Vitameatavegamin Director Ross Elliott: Was He Also A Cast Member In Orson Welles Famous War of the Worlds Radio Broadcast of 1938?
Ross Elliott passed away in 1999, and most obituaries say that he was a cast member of that famous broadcast. But on the most definitive cast list I could find on the internet, he's not mentioned. So maybe he was an extra. Excerpts from his obituary in The Independent:
THE VETERAN character actor Ross Elliott had the sort of solid, reliable looks that made him ideal for playing functionaries such as bank managers, officers or town sheriffs, but in a career that spanned radio (as a member of Orson Welles's Mercury Theatre Players he had a part in the notorious War of the Worlds broadcast), theatre, films and television, he proved himself equally adept in drama, comedy or westerns. ...

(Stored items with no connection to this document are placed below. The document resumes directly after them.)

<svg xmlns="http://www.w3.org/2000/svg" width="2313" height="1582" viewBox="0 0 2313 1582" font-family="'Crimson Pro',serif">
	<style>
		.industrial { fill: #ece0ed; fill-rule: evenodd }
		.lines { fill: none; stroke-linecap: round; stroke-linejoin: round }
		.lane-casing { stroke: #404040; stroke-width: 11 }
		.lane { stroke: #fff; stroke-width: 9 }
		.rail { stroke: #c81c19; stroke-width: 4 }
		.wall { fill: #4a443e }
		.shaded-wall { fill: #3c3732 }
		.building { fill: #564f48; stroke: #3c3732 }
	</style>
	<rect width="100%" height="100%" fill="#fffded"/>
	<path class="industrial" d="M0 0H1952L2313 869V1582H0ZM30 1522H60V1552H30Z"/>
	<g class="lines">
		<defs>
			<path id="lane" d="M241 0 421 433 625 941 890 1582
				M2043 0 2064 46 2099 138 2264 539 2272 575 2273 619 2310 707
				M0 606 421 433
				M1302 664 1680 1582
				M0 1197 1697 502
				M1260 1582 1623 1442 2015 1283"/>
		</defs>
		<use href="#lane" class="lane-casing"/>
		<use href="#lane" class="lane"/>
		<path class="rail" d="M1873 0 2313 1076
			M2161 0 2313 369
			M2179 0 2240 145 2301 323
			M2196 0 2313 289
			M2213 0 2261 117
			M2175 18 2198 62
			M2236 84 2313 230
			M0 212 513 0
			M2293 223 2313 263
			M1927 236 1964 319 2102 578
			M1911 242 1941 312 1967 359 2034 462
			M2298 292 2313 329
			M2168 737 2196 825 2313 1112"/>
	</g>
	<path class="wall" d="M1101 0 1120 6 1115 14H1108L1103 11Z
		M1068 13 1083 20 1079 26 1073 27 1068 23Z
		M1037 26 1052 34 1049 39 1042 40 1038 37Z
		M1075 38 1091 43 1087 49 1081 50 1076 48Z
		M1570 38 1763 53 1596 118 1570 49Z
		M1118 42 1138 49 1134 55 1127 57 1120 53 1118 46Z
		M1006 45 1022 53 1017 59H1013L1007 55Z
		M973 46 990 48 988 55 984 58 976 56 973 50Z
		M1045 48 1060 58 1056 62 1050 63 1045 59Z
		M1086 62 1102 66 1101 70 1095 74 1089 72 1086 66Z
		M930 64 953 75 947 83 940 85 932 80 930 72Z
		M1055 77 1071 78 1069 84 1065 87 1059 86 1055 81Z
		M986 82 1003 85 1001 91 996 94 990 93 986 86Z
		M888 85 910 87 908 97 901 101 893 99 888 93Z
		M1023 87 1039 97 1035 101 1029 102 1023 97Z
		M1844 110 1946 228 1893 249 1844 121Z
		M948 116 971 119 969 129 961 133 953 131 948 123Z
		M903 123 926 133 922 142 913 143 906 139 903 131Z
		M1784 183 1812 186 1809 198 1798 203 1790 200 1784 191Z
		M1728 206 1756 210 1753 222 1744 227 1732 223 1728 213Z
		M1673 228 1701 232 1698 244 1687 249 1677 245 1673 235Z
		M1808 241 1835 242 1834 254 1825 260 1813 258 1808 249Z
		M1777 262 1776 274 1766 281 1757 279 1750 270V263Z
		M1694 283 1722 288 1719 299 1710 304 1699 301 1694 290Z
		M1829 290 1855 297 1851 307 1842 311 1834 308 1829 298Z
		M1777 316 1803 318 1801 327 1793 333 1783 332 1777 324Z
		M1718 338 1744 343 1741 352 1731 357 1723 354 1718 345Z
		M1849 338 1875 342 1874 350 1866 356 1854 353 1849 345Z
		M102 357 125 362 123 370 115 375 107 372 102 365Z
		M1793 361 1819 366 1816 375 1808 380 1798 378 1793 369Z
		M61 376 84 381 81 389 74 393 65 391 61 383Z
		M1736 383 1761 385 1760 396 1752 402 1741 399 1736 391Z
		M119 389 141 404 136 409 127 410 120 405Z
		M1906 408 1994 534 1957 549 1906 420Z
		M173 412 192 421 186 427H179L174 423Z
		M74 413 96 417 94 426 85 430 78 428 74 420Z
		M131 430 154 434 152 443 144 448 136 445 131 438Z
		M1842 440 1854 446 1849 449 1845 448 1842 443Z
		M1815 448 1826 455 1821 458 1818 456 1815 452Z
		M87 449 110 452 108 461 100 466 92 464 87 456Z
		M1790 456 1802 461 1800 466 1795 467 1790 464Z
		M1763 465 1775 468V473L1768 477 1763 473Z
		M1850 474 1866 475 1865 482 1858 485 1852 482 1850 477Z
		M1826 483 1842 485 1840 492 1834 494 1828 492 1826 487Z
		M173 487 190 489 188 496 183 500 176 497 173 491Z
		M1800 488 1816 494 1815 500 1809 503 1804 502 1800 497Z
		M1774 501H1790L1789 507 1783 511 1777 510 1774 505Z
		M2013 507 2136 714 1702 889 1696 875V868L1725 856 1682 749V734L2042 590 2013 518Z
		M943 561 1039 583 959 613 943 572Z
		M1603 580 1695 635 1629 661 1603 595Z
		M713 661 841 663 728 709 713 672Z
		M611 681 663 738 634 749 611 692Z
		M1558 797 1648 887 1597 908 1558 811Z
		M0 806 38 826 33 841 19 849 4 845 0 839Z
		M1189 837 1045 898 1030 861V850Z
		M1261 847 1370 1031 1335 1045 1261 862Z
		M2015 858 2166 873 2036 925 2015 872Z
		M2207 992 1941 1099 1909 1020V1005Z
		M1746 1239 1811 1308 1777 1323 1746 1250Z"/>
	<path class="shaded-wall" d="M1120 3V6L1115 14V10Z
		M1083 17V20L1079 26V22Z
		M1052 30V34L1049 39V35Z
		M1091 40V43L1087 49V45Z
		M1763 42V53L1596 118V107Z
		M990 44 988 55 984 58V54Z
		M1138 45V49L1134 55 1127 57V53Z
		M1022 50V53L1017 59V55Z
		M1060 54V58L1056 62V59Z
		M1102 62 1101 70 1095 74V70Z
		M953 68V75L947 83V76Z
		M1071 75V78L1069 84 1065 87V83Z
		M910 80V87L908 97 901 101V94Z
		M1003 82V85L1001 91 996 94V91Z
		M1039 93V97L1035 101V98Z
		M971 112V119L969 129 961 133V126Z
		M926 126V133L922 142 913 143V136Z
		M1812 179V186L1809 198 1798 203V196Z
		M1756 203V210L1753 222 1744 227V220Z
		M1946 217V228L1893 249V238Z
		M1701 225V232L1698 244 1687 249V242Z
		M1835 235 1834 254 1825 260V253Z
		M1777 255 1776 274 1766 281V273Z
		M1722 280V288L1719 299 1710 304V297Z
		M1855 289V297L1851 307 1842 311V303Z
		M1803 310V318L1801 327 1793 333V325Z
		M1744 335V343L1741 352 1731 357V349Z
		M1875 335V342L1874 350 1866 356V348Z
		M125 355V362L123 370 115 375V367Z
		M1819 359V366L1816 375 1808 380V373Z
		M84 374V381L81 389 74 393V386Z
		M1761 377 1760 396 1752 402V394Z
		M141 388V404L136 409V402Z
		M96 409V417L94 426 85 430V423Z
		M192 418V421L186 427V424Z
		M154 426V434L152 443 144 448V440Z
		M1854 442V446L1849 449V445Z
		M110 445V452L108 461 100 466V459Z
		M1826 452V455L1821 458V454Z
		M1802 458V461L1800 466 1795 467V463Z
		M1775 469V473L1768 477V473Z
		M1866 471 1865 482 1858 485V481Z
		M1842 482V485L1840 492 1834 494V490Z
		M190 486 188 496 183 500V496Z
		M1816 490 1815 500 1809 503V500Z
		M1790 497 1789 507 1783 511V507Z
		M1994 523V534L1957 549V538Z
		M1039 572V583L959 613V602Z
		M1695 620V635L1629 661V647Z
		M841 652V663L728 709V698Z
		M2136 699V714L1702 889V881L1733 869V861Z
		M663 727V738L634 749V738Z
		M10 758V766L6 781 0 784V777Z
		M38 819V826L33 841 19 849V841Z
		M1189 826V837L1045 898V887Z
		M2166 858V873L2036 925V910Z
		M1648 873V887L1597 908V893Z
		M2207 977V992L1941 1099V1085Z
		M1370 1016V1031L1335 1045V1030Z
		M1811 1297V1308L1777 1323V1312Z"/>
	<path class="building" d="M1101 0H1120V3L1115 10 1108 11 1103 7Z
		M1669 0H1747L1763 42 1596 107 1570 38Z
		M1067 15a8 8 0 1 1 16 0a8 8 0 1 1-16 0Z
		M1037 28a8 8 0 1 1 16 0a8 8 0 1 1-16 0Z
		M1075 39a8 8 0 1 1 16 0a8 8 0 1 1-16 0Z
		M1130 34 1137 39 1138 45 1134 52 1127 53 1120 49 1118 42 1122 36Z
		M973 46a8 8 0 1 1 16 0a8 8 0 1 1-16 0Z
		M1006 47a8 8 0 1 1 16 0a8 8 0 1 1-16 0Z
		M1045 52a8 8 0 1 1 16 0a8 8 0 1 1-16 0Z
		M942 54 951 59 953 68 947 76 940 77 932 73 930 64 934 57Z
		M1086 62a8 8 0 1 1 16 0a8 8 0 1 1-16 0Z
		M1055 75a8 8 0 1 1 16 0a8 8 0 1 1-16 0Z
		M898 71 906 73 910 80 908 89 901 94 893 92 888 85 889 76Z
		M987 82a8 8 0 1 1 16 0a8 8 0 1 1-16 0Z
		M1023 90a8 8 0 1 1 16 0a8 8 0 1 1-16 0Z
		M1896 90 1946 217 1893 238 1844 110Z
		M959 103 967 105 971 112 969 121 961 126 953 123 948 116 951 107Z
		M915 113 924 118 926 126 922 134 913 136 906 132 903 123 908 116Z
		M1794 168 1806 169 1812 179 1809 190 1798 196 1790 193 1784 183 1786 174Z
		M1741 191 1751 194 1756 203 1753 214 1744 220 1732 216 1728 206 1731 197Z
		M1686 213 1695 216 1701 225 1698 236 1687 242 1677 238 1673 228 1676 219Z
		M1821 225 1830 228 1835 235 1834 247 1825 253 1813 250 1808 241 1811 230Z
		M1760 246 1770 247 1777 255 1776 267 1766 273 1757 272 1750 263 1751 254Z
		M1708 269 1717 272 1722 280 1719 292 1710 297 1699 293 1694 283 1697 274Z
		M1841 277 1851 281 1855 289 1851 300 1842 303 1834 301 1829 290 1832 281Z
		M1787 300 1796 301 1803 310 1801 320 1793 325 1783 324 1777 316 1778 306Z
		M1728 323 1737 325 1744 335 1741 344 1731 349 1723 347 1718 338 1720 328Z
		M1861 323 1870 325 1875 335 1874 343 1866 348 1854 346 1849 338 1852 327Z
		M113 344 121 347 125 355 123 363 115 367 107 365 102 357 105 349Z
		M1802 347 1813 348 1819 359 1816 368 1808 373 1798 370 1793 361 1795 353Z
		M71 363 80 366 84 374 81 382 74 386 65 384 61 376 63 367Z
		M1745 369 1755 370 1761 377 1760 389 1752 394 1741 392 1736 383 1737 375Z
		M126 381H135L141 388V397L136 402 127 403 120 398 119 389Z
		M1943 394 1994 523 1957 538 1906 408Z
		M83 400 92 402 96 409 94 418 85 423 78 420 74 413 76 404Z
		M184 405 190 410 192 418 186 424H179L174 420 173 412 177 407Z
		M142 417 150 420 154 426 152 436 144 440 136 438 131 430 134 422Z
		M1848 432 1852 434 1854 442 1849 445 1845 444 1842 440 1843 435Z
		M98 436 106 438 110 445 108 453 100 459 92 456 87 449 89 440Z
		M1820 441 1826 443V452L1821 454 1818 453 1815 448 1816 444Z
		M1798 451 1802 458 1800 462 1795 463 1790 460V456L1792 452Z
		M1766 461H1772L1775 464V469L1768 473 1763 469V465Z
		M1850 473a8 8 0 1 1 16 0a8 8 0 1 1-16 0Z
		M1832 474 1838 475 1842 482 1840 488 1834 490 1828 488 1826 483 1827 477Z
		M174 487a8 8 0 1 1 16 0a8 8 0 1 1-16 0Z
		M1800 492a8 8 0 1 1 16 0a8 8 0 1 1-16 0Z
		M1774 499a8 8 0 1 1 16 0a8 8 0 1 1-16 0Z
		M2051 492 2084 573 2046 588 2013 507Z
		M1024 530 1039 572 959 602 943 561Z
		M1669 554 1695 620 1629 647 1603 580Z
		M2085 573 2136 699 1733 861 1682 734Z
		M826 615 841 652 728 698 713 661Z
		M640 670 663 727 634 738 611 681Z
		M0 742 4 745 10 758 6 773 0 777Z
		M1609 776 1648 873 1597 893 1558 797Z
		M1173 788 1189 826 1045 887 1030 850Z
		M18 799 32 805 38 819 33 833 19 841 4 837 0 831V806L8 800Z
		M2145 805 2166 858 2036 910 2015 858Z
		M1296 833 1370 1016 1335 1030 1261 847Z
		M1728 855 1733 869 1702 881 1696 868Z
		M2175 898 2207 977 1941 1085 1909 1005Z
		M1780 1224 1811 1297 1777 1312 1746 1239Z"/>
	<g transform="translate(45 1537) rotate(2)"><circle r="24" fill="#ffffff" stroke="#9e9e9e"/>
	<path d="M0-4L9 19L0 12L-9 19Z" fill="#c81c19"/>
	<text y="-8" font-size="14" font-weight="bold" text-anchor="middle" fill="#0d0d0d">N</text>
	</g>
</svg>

Born in New York City in 1917, Elliott grew up in the Bronx. "I went through the New York City school system and went to summer camp," he recalled. "I was lucky in that regard." He started doing one-act plays in camp, then went on to City College of New York where he graduated in 1937. "I worked in some variety shows and then summer stock. Stock companies would put on a different play each week, so the actor received very thorough training - one week you may be the lead, next week a small role."
Elliott then joined the Mercury Theatre, and was cast in their inaugural stage production, a landmark modern-dress, 90-minute version of Julius Caesar (1937) set in a totalitarian fascist state and directed by Welles, who also played Brutus. Though he had a minor role, Elliott stated that he never forgot the experience of the powerful mob scenes, especially the murder of the poet Cinna (Norman Lloyd), described by the critic Granville Vernon as "a scene which for power and sinister meaning has never been surpassed in the American theatre".
Two days after Welles had caused radio listeners to believe Earth was being invaded by aliens during his broadcast of War of the Worlds, Elliott opened on Broadway in Mercury's production of Danton's Death (1938), which lasted for only 21 performances, and he later toured in Welles's Five Kings (an amalgam of five Shakespeare plays) which never reached Broadway. "I remember only chaos - it was a huge production performed on a revolving stage, and in Philadelphia they didn't have the electricity to operate it so it had to be turned by hand and we actors were left stranded at the end of scenes waiting for the stage to reach the right point."
Kinda interesting to think one actor took part in both one of the most famous radio broadcasts of all time and one of the most famous TV broadcasts of all time.